Bunu bir genç yatırımcı üzerinden örnekleyelim. Yazarın görüştüğü “Mr Street” (gerçek adı değil), Ayres ve Nalebuff’un önerdiği stratejiye benzer bir yöntemi kullanıyor. 30’larının başında, teknoloji sektöründe yılda yaklaşık 200.000 dolar kazanıyor. Herkesin yapabileceği bir şey olmasa da—çünkü Mr Street’in kullandığı portföy marjı özelliklerine erişmek için hesabın en az 110.000 dolar olması gerekiyor—birçok genç profesyonel bu yaklaşımı taklit edebilir.

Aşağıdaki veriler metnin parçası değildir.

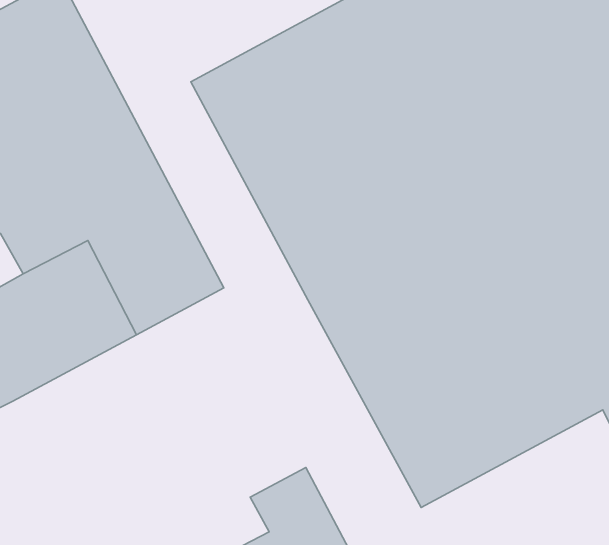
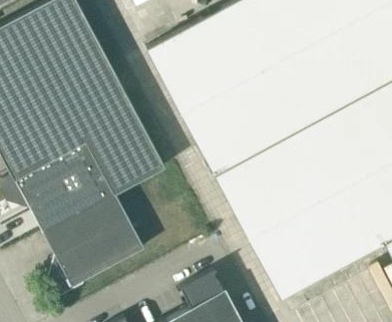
building: none -> [45,196,145,300]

Mr Street, daha düşük faizlere erişmek için bir miktar kur riski alarak Interactive Brokers’tan borçlanıyor (%40 dolar, %40 yen, %20 euro). Yurtiçi ve yurtdışında büyük ve küçük ölçekli hisse senedi endekslerine yatırım yapıyor. Ortalama faiz oranı yaklaşık %3,5. Portföyünün kredi-değer oranı %50 ile %65 arasında. Yani her 1.000 dolarlık kendi parası için, 2.000 ile 2.857 dolar arasında yatırım yapıyor. Ne kadar kaldıraç kullanacağına piyasa koşullarına dair kendi değerlendirmesine göre karar veriyor.

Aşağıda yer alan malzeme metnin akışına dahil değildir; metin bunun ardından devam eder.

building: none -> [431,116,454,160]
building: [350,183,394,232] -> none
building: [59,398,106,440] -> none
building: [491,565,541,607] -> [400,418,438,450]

Yalnız değil. Ağustos ayı itibarıyla Amerikan aracı kurumları müşterilerine 1,1 trilyon dolar marj kredisi vermiş durumda; bu rakam son bir yılda %33 artarak rekor seviyeye ulaştı. GSYH’ye oranlandığında, 2021’deki “meme-hisse” çılgınlığı sırasında görülen seviyenin hemen altında, dotcom balonundaki zirvenin ise çok üzerinde. Piyasa düşmeye başlarsa kötü bir çöküşe yol açabileceği endişesi, borsaya karşı borçlanmayı düzenleyiciler için sürekli bir kaygı kaynağı yapıyor.
Mr Street’in en kötü anı bu yıl yaşandı: tarifelerden kaynaklı bir sarsıntıda S&P 500 endeksi %19 düştü. Kaldıraç nedeniyle onun portföyü %42 değer kaybetti; neyse ki varlıklarının zorunlu satışa gitmesini tetikleyecek %67 sınırının altında kaldı. Interactive Brokers, müşterilerine nakit çağrısı yapmak yerine (teminat değeri çok düştüğünde ek para talebi), altta yatan varlıkları satarak yatırımcıyı borçlanma sınırına geri çekiyor.

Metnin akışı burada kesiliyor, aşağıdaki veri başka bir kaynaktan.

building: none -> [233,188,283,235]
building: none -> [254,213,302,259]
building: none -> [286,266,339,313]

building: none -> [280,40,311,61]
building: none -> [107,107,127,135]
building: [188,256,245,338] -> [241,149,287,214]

“Volatiliteye karşı çok yüksek bir toleransım var ve hisse senetlerinin uzun vadeli getirisinin kısa vadeli borçlanma faizinden yüksek olduğuna neredeyse tarikatvari bir inancım var” diyor Mr Street. Şimdiye dek iyi dönemler kötüleri fazlasıyla telafi etti. Nitekim, Ayres ve Nalebuff’un kitabının yayımlanmasından bu yana geçen dönem, yatırım için borçlanmanın tarihteki en iyi zamanlarından biri oldu. Bu durum düşük faizleri ve güçlü getirileri yansıtıyordu. Daha yüksek değerlemeler döneminde bu iyi gidişat devam edecek mi? Sadece Mr Street değil, düzenleyiciler de cevabın “evet” olmasını umuyor.